In occasione della Conferenza delle Nazioni Unite sullo sviluppo sostenibile, tenuta a Rio nel 2012, i pescatori avevano alzato la voce per denunciare l’uso predatorio delle acque della baia, il crescente inquinamento causato da attività petrolifere e portuali sempre più invasive e dalla scarsa depurazione delle acque che confluiscono nella baia. In cambio hanno ricevuto minacce e nelle settimane successive quattro pescatori sono stati assassinati. Anche prima delle Olimpiadi del 2016 i pescatori hanno preso l’iniziativa, manifestando contro il degrado della baia e richiamando l’attenzione dei media di tutto il mondo. Il Comitato olimpico imponeva il risanamento delle acque per l’80%, obiettivo rimasto sulla carta. L’unica cosa che le autorità governative hanno fatto è stato quello di mettere delle barriere galleggianti alle foci dei fiumi per trattenere i rifiuti.
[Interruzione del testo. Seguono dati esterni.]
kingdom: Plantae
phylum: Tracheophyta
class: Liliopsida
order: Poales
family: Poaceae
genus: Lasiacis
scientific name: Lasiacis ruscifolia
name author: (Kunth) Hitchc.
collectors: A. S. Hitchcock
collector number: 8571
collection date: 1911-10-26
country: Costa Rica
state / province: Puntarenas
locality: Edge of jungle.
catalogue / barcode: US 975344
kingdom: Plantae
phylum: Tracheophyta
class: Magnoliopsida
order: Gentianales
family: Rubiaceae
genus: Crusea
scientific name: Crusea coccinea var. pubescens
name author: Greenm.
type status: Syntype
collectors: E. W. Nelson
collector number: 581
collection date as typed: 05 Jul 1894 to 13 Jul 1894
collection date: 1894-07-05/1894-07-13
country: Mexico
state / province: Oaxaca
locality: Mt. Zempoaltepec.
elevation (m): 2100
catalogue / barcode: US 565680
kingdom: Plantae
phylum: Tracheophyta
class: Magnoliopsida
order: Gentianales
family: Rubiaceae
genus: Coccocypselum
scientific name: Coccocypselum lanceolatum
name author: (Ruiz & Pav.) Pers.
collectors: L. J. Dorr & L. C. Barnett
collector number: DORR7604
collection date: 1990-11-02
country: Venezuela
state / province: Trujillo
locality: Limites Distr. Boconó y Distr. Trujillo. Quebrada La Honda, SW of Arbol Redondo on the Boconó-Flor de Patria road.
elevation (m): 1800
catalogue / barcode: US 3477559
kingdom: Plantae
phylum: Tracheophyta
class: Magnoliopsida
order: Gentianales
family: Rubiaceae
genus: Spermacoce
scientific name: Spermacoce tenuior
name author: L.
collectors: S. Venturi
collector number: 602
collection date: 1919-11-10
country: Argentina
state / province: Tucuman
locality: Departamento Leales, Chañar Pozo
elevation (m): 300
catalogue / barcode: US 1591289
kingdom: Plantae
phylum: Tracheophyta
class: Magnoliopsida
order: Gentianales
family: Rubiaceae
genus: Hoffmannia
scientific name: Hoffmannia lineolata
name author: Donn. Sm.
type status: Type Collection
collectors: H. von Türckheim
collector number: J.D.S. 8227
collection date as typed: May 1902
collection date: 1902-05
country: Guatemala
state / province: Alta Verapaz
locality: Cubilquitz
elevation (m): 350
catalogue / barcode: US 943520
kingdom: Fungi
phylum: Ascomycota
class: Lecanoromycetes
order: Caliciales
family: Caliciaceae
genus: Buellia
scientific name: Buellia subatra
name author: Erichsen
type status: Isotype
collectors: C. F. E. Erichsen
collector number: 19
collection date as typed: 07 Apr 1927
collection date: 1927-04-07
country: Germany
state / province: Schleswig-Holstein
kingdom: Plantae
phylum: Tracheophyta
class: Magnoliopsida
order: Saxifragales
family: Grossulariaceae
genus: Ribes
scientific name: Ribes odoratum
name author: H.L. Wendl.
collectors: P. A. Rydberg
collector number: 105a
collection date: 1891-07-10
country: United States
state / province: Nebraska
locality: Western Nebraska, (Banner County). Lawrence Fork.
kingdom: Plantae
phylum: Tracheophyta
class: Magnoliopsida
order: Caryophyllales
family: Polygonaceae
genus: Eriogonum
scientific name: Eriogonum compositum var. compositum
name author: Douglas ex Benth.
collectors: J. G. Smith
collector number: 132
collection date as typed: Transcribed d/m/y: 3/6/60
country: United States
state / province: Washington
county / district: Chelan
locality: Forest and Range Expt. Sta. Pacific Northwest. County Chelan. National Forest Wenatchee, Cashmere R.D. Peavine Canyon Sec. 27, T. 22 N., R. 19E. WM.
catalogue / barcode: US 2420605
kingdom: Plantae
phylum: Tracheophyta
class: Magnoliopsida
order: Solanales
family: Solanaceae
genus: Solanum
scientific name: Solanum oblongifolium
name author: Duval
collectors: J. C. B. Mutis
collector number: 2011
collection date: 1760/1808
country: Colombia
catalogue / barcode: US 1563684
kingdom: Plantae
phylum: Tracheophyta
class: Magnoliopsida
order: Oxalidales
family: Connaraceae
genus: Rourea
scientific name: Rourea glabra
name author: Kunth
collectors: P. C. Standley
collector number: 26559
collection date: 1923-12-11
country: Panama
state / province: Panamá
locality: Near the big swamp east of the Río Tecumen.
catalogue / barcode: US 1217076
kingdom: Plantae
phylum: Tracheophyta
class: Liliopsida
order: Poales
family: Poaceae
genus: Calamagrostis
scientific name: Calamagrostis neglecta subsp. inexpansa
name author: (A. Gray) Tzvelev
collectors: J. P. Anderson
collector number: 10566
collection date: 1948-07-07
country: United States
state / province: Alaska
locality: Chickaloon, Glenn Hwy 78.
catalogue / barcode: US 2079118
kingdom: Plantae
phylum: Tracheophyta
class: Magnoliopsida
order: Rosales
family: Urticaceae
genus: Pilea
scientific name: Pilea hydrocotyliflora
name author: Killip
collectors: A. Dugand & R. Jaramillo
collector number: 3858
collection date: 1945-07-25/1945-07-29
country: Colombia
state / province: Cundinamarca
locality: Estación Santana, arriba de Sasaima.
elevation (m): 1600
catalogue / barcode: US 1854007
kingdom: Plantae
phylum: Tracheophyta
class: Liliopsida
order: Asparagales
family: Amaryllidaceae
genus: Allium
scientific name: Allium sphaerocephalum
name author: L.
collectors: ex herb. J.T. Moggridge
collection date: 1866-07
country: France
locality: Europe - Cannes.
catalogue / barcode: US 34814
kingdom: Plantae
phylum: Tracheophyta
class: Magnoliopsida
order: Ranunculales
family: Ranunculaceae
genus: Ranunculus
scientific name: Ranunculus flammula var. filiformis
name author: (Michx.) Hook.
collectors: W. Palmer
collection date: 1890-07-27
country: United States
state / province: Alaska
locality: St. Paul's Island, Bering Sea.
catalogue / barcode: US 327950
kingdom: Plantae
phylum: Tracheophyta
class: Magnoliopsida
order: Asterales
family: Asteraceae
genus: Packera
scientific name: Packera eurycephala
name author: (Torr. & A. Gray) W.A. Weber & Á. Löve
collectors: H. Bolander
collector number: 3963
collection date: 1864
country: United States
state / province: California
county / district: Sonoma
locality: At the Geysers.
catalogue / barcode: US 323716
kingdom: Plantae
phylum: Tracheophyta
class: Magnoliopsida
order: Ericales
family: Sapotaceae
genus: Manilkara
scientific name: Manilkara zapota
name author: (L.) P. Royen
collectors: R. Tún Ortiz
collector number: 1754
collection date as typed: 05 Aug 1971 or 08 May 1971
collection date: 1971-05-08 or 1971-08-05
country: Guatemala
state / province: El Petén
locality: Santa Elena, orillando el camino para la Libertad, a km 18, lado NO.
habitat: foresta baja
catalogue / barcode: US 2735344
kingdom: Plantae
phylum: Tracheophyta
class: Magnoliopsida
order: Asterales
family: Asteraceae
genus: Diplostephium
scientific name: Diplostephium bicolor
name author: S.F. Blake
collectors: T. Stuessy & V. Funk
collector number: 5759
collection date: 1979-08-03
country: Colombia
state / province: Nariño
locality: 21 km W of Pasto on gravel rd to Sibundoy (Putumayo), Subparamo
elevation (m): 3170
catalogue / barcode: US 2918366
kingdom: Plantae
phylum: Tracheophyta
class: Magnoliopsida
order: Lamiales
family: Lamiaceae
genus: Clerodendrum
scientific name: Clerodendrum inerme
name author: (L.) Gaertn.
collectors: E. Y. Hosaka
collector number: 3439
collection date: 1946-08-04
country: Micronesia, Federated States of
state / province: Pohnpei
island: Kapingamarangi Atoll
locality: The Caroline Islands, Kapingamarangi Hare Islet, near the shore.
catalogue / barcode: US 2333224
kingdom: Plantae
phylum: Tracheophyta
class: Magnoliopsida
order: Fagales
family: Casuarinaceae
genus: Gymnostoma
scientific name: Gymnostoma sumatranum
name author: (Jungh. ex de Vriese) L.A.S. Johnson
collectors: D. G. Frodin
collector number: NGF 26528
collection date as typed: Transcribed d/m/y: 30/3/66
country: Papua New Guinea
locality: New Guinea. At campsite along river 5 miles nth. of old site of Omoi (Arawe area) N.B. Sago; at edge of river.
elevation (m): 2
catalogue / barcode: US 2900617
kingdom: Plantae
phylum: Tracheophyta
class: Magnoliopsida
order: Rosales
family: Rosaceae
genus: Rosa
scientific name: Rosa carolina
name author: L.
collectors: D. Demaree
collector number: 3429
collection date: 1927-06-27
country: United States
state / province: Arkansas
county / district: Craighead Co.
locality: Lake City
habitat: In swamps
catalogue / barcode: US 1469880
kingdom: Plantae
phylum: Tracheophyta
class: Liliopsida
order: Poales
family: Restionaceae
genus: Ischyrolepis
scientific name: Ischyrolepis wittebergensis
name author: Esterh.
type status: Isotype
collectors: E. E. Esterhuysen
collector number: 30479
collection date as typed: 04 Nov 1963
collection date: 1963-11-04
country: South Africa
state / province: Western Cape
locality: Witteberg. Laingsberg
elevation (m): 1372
Dalle tue foto emergono i problemi di salute che affliggono i pescatori a causa delle acque inquinate determinato da idrocarburi e metalli pesanti. Esiste un monitoraggio degli inquinanti e un controllo sanitario sulle persone che vivono in quell’ambiente?
Prima delle Olimpiadi fu affidato a un biologo il compito di effettuare l’analisi microbiologica e chimico-fisica delle acque della baia. I risultati confermarono la gravità della situazione e il rischio sanitario. Io ho cercato di capire come si sviluppano certe malattie tra i pescatori a causa del contatto con sostanze tossiche e il ruolo che esse possono svolgere sul lungo periodo. Non posso dimenticare che quasi 50 anni fa uno dei lavori più belli nella storia della fotografia fu quello realizzato dal fotografo documentarista americano William Eugene Smith che realizzò Minamata, un reportage in cui venivano documentati gli effetti devastanti dell’inquinamento da mercurio su una comunità di pescatori giapponesi. Ho associato il suo lavoro a quello che stavo svolgendo nella baia di Rio, ricordando le sue considerazioni sulla differenza tra sviluppo e progresso e come le due cose spesso non coincidono.
Nelle tue foto viene rappresentata attualmente la baia , ma le immagini lasciano intuire come doveva essere fino ad alcuni decenni fa. Durante il lockdown, con la sospensione di molte attività industriali, le acque della baia, attraverso un processo di autodepurazione, si sono in parte rigenerate, assumendo un colore diverso, con la ricomparsa delle tartarughe marine.
Io ho messo in evidenza i problemi ambientali e la condizione dei pescatori, ma il mio scopo non era quello di sottolineare il degrado, perché la baia, nonostante tutto, è un posto bellissimo e i pescatori raccontano che fino a pochi decenni fa le balene venivano a riprodursi. La baia non è solo uno spazio geografico, ma un ecosistema unico e tra i più complessi del pianeta. Il mio lavoro vuole sottolineare la necessità di proteggere la comunità dei pescatori per proteggere habitat e biodiversità. Mi spiace non aver potuto documentare i cambiamenti intervenuti durante il lockdown. Questa è la dimostrazione che la natura è in grado di rigenerarsi e riparare i guasti che noi produciamo, a condizione di darle il tempo necessario.